§ **TEXT**:
::::
Hazchem (; from hazardous chemicals) is a warning plate system used in Australia, Hong Kong, Malaysia, New Zealand, India and the United Kingdom for vehicles transporting hazardous substances, and on storage facilities. The top-left section of the plate gives the Emergency Action Code (EAC) telling the fire brigade what actions to take if there's an accident or fire. The middle-left section containing a 4 digit number gives the UN Substance Identification Number describing the material. The lower-left section gives the telephone number that should be called if special advice is needed. The warning symbol in the top right indicates the general hazard class of the material. The bottom-right of the plate carries a company logo or name.

There is also a standard null Hazchem plate to indicate the transport of non-hazardous substances. The null plate does not include an EAC or substance identification.

The National Chemical Emergency Centre (NCEC) in the United Kingdom provides a Free Online Hazchem Guide.
::::
§ **GIVEN DATA**:
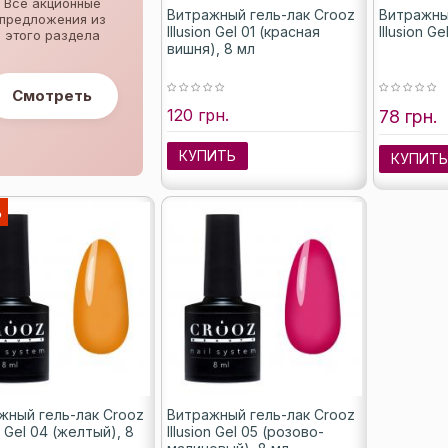
Все акционные
Витражный гель-лак Crooz
Витражны
предложения из
Illusion Gel 01 (красная
Illusion G
этого раздела
вишня), 8 мл
Смотреть
120 грн.
78 грн.
КУПИТЬ
КУПИТ
%
жный гель-лак Crooz
Витражный гель-лак Crooz
on Gel 04 (желтый), 8
Illusion Gel 05 (розово-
::::
§ **WHAT YOU WILL DO**: Pick up the text on Hazchem warning plates where it stops and continue it. The rows have nothing to do with the Hazchem text.

§ **RESPONSE TO THE TASK**:
Emergency Action Code 
The Emergency Action Code (EAC) is a three character code displayed on all dangerous goods classed carriers, and provides a quick assessment to first responders and emergency responders (i.e. fire fighters and police) of what actions to take should the carrier carrying such goods become involved in an incident (traffic collision, for example). EAC's are characterised by a single number (1 to 4) and either one or two letters (depending on the hazard).

NCEC was commissioned by the Department for Communities and Local Government (CLG) to edit the EAC List 2013 publication, outlining the application of Hazchem Emergency Actions Codes (EACs) in Britain for 2013. The Dangerous Goods Emergency Action Code (EAC) List is reviewed every two years and is an essential compliance document for all emergency services, local government and for those who may control the planning for, and prevention of, emergencies involving dangerous goods. The current EAC List is 20013. NCEC has been at the heart of the UK EAC system since its inception in the early 1970s, publishing the list on behalf of the UK Government until 1996 and resuming its management in 2008.

The printed version of the book can be purchased from TSO directly () or downloaded as a PDF file from NCEC’s website.

HazChem fire suppression 
The number leading the EAC indicates the type of fire-suppressing agent that should be used to prevent or extinguish a fire caused by the chemical.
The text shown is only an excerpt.